| PROMPT |
The expected output is the data itself, duplicated in full.

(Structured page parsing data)
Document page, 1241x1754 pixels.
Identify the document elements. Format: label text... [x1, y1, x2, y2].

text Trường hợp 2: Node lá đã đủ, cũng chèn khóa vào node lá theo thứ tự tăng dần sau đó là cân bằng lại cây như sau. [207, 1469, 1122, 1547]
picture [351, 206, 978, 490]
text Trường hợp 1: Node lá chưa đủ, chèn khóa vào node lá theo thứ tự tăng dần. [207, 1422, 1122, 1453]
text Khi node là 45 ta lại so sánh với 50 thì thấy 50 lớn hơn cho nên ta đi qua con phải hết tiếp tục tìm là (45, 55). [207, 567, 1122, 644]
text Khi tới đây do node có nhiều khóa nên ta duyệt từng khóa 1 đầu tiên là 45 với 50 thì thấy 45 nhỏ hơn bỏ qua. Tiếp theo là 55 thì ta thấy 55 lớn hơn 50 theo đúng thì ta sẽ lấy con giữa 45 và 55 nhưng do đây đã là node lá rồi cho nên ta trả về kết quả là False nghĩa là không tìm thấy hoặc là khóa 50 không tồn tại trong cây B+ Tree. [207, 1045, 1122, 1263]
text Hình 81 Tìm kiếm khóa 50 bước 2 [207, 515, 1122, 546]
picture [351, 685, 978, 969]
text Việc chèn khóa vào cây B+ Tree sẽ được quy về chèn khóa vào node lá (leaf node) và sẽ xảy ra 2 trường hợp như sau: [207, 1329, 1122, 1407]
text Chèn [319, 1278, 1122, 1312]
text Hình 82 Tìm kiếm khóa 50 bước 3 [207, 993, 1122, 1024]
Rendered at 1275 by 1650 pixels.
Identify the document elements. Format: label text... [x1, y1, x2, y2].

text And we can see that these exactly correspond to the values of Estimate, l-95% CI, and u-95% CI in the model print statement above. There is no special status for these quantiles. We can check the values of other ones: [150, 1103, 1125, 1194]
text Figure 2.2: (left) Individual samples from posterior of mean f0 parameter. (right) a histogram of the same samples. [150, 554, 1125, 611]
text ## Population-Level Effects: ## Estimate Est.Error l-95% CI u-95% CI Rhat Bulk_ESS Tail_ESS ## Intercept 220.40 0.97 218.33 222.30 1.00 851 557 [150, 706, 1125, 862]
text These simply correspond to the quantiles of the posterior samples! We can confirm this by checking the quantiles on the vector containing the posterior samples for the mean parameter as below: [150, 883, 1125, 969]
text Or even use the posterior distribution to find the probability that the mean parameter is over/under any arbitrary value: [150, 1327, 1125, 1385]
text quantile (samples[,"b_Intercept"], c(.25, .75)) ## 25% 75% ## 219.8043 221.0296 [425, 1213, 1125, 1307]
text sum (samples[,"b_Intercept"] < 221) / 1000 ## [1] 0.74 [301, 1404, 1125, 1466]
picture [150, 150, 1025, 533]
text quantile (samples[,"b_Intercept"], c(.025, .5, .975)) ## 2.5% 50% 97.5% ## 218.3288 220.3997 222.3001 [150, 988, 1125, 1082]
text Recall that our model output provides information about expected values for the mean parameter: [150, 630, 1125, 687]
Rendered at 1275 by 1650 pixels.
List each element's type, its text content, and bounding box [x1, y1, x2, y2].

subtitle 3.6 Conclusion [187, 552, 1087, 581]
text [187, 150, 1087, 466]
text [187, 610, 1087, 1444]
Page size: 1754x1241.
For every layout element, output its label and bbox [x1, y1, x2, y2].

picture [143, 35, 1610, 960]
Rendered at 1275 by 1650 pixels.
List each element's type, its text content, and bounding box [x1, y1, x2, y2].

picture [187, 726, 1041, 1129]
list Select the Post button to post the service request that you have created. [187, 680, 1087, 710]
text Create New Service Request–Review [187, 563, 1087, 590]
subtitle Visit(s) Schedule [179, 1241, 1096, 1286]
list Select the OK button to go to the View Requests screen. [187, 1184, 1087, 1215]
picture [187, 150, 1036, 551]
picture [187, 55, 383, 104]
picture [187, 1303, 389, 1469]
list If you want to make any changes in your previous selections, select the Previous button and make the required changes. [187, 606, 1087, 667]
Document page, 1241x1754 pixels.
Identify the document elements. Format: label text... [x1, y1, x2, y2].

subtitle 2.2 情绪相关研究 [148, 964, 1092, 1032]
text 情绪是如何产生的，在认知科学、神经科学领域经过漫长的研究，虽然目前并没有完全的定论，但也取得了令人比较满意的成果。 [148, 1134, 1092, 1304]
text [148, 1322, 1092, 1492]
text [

| THE COMPLETED TASK |
Document page, 1241x1754 pixels.
Identify the document elements. Format: label text... [x1, y1, x2, y2].

text Trường hợp 2: Node lá đã đủ, cũng chèn khóa vào node lá theo thứ tự tăng dần sau đó là cân bằng lại cây như sau. [207, 1469, 1122, 1547]
picture [351, 206, 978, 490]
text Trường hợp 1: Node lá chưa đủ, chèn khóa vào node lá theo thứ tự tăng dần. [207, 1422, 1122, 1453]
text Khi node là 45 ta lại so sánh với 50 thì thấy 50 lớn hơn cho nên ta đi qua con phải hết tiếp tục tìm là (45, 55). [207, 567, 1122, 644]
text Khi tới đây do node có nhiều khóa nên ta duyệt từng khóa 1 đầu tiên là 45 với 50 thì thấy 45 nhỏ hơn bỏ qua. Tiếp theo là 55 thì ta thấy 55 lớn hơn 50 theo đúng thì ta sẽ lấy con giữa 45 và 55 nhưng do đây đã là node lá rồi cho nên ta trả về kết quả là False nghĩa là không tìm thấy hoặc là khóa 50 không tồn tại trong cây B+ Tree. [207, 1045, 1122, 1263]
text Hình 81 Tìm kiếm khóa 50 bước 2 [207, 515, 1122, 546]
picture [351, 685, 978, 969]
text Việc chèn khóa vào cây B+ Tree sẽ được quy về chèn khóa vào node lá (leaf node) và sẽ xảy ra 2 trường hợp như sau: [207, 1329, 1122, 1407]
text Chèn [319, 1278, 1122, 1312]
text Hình 82 Tìm kiếm khóa 50 bước 3 [207, 993, 1122, 1024]
Rendered at 1275 by 1650 pixels.
Identify the document elements. Format: label text... [x1, y1, x2, y2].

text And we can see that these exactly correspond to the values of Estimate, l-95% CI, and u-95% CI in the model print statement above. There is no special status for these quantiles. We can check the values of other ones: [150, 1103, 1125, 1194]
text Figure 2.2: (left) Individual samples from posterior of mean f0 parameter. (right) a histogram of the same samples. [150, 554, 1125, 611]
text ## Population-Level Effects: ## Estimate Est.Error l-95% CI u-95% CI Rhat Bulk_ESS Tail_ESS ## Intercept 220.40 0.97 218.33 222.30 1.00 851 557 [150, 706, 1125, 862]
text These simply correspond to the quantiles of the posterior samples! We can confirm this by checking the quantiles on the vector containing the posterior samples for the mean parameter as below: [150, 883, 1125, 969]
text Or even use the posterior distribution to find the probability that the mean parameter is over/under any arbitrary value: [150, 1327, 1125, 1385]
text quantile (samples[,"b_Intercept"], c(.25, .75)) ## 25% 75% ## 219.8043 221.0296 [425, 1213, 1125, 1307]
text sum (samples[,"b_Intercept"] < 221) / 1000 ## [1] 0.74 [301, 1404, 1125, 1466]
picture [150, 150, 1025, 533]
text quantile (samples[,"b_Intercept"], c(.025, .5, .975)) ## 2.5% 50% 97.5% ## 218.3288 220.3997 222.3001 [150, 988, 1125, 1082]
text Recall that our model output provides information about expected values for the mean parameter: [150, 630, 1125, 687]
Rendered at 1275 by 1650 pixels.
List each element's type, its text content, and bounding box [x1, y1, x2, y2].

subtitle 3.6 Conclusion [187, 552, 1087, 581]
text [187, 150, 1087, 466]
text [187, 610, 1087, 1444]
Page size: 1754x1241.
For every layout element, output its label and bbox [x1, y1, x2, y2].

picture [143, 35, 1610, 960]
Rendered at 1275 by 1650 pixels.
List each element's type, its text content, and bounding box [x1, y1, x2, y2].

picture [187, 726, 1041, 1129]
list Select the Post button to post the service request that you have created. [187, 680, 1087, 710]
text Create New Service Request–Review [187, 563, 1087, 590]
subtitle Visit(s) Schedule [179, 1241, 1096, 1286]
list Select the OK button to go to the View Requests screen. [187, 1184, 1087, 1215]
picture [187, 150, 1036, 551]
picture [187, 55, 383, 104]
picture [187, 1303, 389, 1469]
list If you want to make any changes in your previous selections, select the Previous button and make the required changes. [187, 606, 1087, 667]
Document page, 1241x1754 pixels.
Identify the document elements. Format: label text... [x1, y1, x2, y2].

subtitle 2.2 情绪相关研究 [148, 964, 1092, 1032]
text 情绪是如何产生的，在认知科学、神经科学领域经过漫长的研究，虽然目前并没有完全的定论，但也取得了令人比较满意的成果。 [148, 1134, 1092, 1304]
text [148, 1322, 1092, 1492]
text [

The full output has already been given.